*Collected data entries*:
• • • • •

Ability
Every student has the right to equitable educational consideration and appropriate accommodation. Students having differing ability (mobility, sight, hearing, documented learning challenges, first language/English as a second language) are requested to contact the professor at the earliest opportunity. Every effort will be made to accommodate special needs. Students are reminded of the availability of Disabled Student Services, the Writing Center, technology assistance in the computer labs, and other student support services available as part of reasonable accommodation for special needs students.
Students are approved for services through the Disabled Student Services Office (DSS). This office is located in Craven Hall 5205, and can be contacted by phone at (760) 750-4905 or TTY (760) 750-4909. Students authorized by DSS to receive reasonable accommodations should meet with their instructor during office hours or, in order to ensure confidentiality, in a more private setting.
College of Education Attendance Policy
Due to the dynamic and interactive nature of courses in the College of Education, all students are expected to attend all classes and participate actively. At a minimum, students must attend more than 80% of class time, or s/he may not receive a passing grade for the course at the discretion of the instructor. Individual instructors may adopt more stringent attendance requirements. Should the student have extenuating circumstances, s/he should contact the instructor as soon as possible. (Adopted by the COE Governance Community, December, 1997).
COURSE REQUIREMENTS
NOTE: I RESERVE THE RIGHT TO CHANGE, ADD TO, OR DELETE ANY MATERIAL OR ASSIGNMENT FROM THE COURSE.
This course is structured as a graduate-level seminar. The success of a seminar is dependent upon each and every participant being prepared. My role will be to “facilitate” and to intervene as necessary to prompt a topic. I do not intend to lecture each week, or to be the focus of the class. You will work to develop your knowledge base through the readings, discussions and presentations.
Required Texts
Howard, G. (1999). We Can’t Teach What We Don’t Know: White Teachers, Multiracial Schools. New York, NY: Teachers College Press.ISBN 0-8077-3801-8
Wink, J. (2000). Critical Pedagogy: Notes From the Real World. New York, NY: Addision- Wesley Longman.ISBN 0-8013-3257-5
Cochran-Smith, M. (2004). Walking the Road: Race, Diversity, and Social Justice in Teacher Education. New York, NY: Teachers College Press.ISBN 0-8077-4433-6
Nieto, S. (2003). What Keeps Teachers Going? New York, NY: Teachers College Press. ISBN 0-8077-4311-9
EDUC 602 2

• • • • •

*The task*: The data must be printed verbatim, line by line.

*Reply to the task*:
Ability
Every student has the right to equitable educational consideration and appropriate accommodation. Students having differing ability (mobility, sight, hearing, documented learning challenges, first language/English as a second language) are requested to contact the professor at the earliest opportunity. Every effort will be made to accommodate special needs. Students are reminded of the availability of Disabled Student Services, the Writing Center, technology assistance in the computer labs, and other student support services available as part of reasonable accommodation for special needs students.
Students are approved for services through the Disabled Student Services Office (DSS). This office is located in Craven Hall 5205, and can be contacted by phone at (760) 750-4905 or TTY (760) 750-4909. Students authorized by DSS to receive reasonable accommodations should meet with their instructor during office hours or, in order to ensure confidentiality, in a more private setting.
College of Education Attendance Policy
Due to the dynamic and interactive nature of courses in the College of Education, all students are expected to attend all classes and participate actively. At a minimum, students must attend more than 80% of class time, or s/he may not receive a passing grade for the course at the discretion of the instructor. Individual instructors may adopt more stringent attendance requirements. Should the student have extenuating circumstances, s/he should contact the instructor as soon as possible. (Adopted by the COE Governance Community, December, 1997).
COURSE REQUIREMENTS
NOTE: I RESERVE THE RIGHT TO CHANGE, ADD TO, OR DELETE ANY MATERIAL OR ASSIGNMENT FROM THE COURSE.
This course is structured as a graduate-level seminar. The success of a seminar is dependent upon each and every participant being prepared. My role will be to “facilitate” and to intervene as necessary to prompt a topic. I do not intend to lecture each week, or to be the focus of the class. You will work to develop your knowledge base through the readings, discussions and presentations.
Required Texts
Howard, G. (1999). We Can’t Teach What We Don’t Know: White Teachers, Multiracial Schools. New York, NY: Teachers College Press.ISBN 0-8077-3801-8
Wink, J. (2000). Critical Pedagogy: Notes From the Real World. New York, NY: Addision- Wesley Longman.ISBN 0-8013-3257-5
Cochran-Smith, M. (2004). Walking the Road: Race, Diversity, and Social Justice in Teacher Education. New York, NY: Teachers College Press.ISBN 0-8077-4433-6
Nieto, S. (2003). What Keeps Teachers Going? New York, NY: Teachers College Press. ISBN 0-8077-4311-9
EDUC 602 2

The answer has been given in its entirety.